No silver bullets here, and I also gotta say that in this space our approach with Kubernetes clearly wins, especially due to the capacity of having multiple worker nodes (high availability by nature), thus if one of them fails, the other could continue operating and take the load of the down one. The downside is whether our Kubernetes control plane fails, then we are in the same situation as with our single Server approach with docker (check docker swarm for high availability).
In case of failure with our simpler docker approach, we have an ADVANTAGE too: it is relatively easy to re-run the entire infrastructure, which means only ONE COMMAND. And as this happened to me (so far once and fingers crossed), I just grabbed a backup of my data and configured everything in NO TIME on my local computer until I figured out the issue.

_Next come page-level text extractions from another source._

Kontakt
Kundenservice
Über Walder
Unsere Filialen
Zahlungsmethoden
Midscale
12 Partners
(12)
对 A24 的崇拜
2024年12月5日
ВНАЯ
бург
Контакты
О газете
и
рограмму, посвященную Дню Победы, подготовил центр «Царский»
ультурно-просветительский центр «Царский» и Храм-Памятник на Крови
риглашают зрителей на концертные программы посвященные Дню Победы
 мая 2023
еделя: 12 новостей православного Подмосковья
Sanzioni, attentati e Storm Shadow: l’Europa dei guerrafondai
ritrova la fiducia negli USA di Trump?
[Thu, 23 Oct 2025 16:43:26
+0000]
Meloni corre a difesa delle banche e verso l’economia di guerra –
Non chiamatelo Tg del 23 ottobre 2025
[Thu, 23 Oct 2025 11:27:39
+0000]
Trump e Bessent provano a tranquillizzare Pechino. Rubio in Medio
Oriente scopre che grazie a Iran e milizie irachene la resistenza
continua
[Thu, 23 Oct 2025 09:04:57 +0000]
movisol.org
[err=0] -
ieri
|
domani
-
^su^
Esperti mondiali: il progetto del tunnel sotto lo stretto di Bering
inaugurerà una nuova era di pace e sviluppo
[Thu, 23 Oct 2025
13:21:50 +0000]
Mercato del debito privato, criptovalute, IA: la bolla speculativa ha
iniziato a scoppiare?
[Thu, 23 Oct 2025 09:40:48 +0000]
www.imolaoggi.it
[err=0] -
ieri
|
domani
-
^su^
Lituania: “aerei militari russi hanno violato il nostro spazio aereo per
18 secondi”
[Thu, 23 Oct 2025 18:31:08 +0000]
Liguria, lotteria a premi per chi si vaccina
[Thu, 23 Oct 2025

How can we keep our data/information safe?
Data redundancy occurs when the same piece of data is stored in two or more separate places.
My approach for DATA REDUNDACY includes 2 practices:
- I use btrfs as file system with RAID 5 (4 hard drives) for data redundacy in case of a hardware failure.
- 3-2-1 Backup Strategy.
Server Administration
Assuming that our Server/NAS hard drives are encrypted and need to be decrypted remotely when restarting our Linux Server, we have a couple of options:
- Start an SSH Service in our Server Initial RAM Disk (FREE).
- Use a KVM Switch (MOSTLY EXPENSIVE).
- Open and inexpensive DIY IP-KVM on Raspberry Pi (CHEAP).
Maintenance
- Update your system periodically.
- Use the LTS Kernel for stability.
- Update your docker images and infrastructure tools.
- Backup your data.
- Upgrade your Hardware Firmware: Routers, Switches, Hubs.
The final Result
Tips and Tricks
- Always document: a WIKI is our friend:
- Have a troubleshooting section.
- Runbook approach.
- Automate ALL the things.
Alternatives
If you reachead this point of the article and you are not convinced of using one or the other, then here I have a couple more alternatives to explore:
- Proxmox: is an open-source virtualization platform.
- Docker Swarm: is for natively managing a cluster of Docker Engines called a swarm.
Other Infrastructure tooling
I would not finish this article without mentioning some of the biggest players in IT-Infrastructure:
- Terraform: it enables infrastructure automation for provisioning, compliance, and management of any cloud, datacenter, and service.
- Ansible: is the simplest solution for automating routine IT tasks.
- Packer: used for creating identical machine images for multiple platforms from a single source configuration.
Conclusion
Well, after many months or hard work, I’m finally writing this conclusion: It has been (and still is) a long journey, which let me dive into this amazing world of Infrastructure, full of challenges but also with tons of lessons learned. I can only say that this post aims to be a time saver for you, and a source of knowledge share and struggles.
As ALWAYS, any feedback is more than welcome! See you soon :).